→ **Problem to work on**: Locate every line in the records below that contains the word "genus", matching case, and copy each such line in full.
┌─ Records shown
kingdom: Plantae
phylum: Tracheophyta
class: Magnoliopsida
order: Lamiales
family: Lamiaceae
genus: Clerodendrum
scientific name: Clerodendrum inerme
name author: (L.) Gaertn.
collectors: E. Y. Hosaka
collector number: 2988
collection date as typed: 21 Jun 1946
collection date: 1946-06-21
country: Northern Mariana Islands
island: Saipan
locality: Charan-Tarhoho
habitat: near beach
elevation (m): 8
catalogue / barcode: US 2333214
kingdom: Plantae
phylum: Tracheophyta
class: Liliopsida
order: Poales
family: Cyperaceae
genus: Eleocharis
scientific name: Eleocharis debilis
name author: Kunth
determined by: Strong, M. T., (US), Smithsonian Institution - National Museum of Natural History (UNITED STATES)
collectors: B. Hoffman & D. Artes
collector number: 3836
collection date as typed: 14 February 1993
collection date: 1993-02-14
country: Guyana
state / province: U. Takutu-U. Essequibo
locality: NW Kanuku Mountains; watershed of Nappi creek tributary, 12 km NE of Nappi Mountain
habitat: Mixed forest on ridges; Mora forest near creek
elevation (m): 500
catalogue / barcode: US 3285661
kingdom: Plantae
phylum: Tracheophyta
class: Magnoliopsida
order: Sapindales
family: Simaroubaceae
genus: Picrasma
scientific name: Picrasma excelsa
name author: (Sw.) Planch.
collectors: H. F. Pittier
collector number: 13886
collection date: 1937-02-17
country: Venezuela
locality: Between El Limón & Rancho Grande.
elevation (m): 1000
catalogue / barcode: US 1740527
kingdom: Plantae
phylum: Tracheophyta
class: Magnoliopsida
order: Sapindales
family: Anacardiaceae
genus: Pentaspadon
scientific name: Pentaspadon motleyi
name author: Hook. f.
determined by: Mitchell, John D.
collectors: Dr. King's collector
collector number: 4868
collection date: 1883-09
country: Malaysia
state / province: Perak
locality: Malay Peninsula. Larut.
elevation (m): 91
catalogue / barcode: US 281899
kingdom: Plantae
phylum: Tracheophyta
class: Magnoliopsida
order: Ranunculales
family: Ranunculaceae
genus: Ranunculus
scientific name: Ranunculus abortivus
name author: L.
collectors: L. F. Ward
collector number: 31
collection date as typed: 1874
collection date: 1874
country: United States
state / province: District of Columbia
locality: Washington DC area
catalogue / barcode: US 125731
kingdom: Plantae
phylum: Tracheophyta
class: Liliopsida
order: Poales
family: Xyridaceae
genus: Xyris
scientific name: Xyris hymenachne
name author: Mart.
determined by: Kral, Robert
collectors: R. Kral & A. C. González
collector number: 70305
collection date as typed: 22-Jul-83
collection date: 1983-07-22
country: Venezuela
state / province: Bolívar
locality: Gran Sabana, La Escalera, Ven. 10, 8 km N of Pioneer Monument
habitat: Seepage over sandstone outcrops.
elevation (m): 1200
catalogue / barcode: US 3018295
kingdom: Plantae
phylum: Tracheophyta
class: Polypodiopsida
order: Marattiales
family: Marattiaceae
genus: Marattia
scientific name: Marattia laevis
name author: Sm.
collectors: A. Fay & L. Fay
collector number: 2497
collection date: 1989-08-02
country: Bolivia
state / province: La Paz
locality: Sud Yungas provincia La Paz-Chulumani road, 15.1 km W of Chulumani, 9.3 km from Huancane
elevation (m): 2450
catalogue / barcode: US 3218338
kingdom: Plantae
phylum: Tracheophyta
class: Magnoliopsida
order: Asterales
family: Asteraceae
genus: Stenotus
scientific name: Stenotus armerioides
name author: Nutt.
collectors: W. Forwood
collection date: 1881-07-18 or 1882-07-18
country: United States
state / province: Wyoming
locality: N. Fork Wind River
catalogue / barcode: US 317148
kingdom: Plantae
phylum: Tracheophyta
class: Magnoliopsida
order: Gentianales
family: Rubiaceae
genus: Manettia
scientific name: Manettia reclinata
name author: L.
└─
→ **Answer to this exercise**:
genus: Clerodendrum
genus: Eleocharis
genus: Picrasma
genus: Pentaspadon
genus: Ranunculus
genus: Xyris
genus: Marattia
genus: Stenotus
genus: Manettia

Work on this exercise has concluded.